Is everyone tired, or do you guys really not like this problem? By the way, really cool trick-- so this turns out to be a lot better than that, and I think the optimal value of k is around square roots of log n. And that gives you some filters with a really low false positive rate.
AUDIENCE: What do you mean by optimal?
PROFESSOR: Minimize the false positives. So given n and m, pick a case so that this thing is minimized.
AUDIENCE: What was the answer again? Or actually, regardless of that, what's the percentage of false positives?
PROFESSOR: It depends on what your n and m are, right? The more bits you can afford
AUDIENCE: But if maximize your k, you said you came up with some k that's maximized
PROFESSOR: I think k is
AUDIENCE: Square root of log n.
AUDIENCE: So then if you use that.
PROFESSOR: Let's not do the math.
[LAUGHTER]
It's really, really good. So these are used for all sorts of practical problems, all the way from branch predictors in processors, to databases.
AUDIENCE: So is it better than 1%? Do you know that, at least?
PROFESSOR: Oh yeah, for practical uses, this gets you, I think to 1% of 1% of 1%. So usually, put a Bloom filter before a really expensive check, and the Bloom filter gets rid of most of the false positives. And then you have a few more where you do the more expensive check. Okay, does this make sense? Any questions?
AUDIENCE: Do you more optimal if you repeated this Bloom filter independently of the other one, with more hash functions in that memory structure?
PROFESSOR: I think doubling the memory size is better. So two filters is the same as having two n bits. I think doubling gives you better results, always.
OK, so general stuff. We're going to have a lot of conceptual questions, so please make sure, again, make sure that for everything that we did, go through the problem. Understand the problem, know that there is a solution. Know the running time, maybe know how to implement the solution. Don't worry so much about the proof. We're going to have some problems where you have to come up with new things on your own, so get a good night's sleep before the exam. Really, if you have five hours left, then you have to choose between sleeping five hours or reading notes for five hours--
AUDIENCE: Drink caffeine.
PROFESSOR: It's not going to help, so caffeine actually helps you stay up, but it decreases your performance. And so if you're on caffeine, you're not going to think. You can regurgitate stuff, but you can't think. So caffeinating yourself is a--
AUDIENCE: I thought it was like it gives you concentration.
PROFESSOR: So there's an optimum amount of sleep and caffeine combination. If you don't sleep and caffeinate yourself, I guarantee that you will not solve any of the problems that require new algorithms.
AUDIENCE: Caffeine just squirts adrenaline in your brain. It doesn't do anything else.
PROFESSOR: So the thing is the memory is going to be better. If all you're doing is memorization stuff, then it's going to be better. So you're going to do well on the pattern matching stuff. But when your brain is panicking, you're not going to come up with new solutions, right? Usually, you have a problem, a hard problem.

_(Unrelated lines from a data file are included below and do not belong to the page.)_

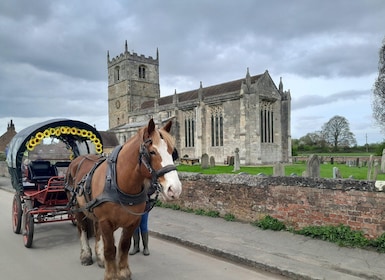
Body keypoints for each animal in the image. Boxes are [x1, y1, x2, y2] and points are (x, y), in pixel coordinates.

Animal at [65, 118, 182, 280]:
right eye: (152, 152)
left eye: (172, 152)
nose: (175, 189)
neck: (119, 181)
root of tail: (78, 159)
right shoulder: (106, 221)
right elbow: (110, 249)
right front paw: (111, 275)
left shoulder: (132, 221)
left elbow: (124, 246)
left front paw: (123, 272)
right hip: (78, 208)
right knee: (81, 229)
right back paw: (86, 255)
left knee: (96, 229)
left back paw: (99, 258)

You're thinking about it, and then at some point when you're relaxed, like when you're in the shower or when you wake up you're like, crap, I found a solution. So the brain finds solutions when it's relaxed, not when it's like, holy shit, holy shit, holy shit. And adrenaline gets it in that mood. That's what it does. And that's what caffeine does in the end. So a little bit of caffeine might help you get up and get you running, but don't caffeinate yourself to not sleep the entire night. That's probably going to make you bomb the hard questions. Good luck on Friday. Eat candy.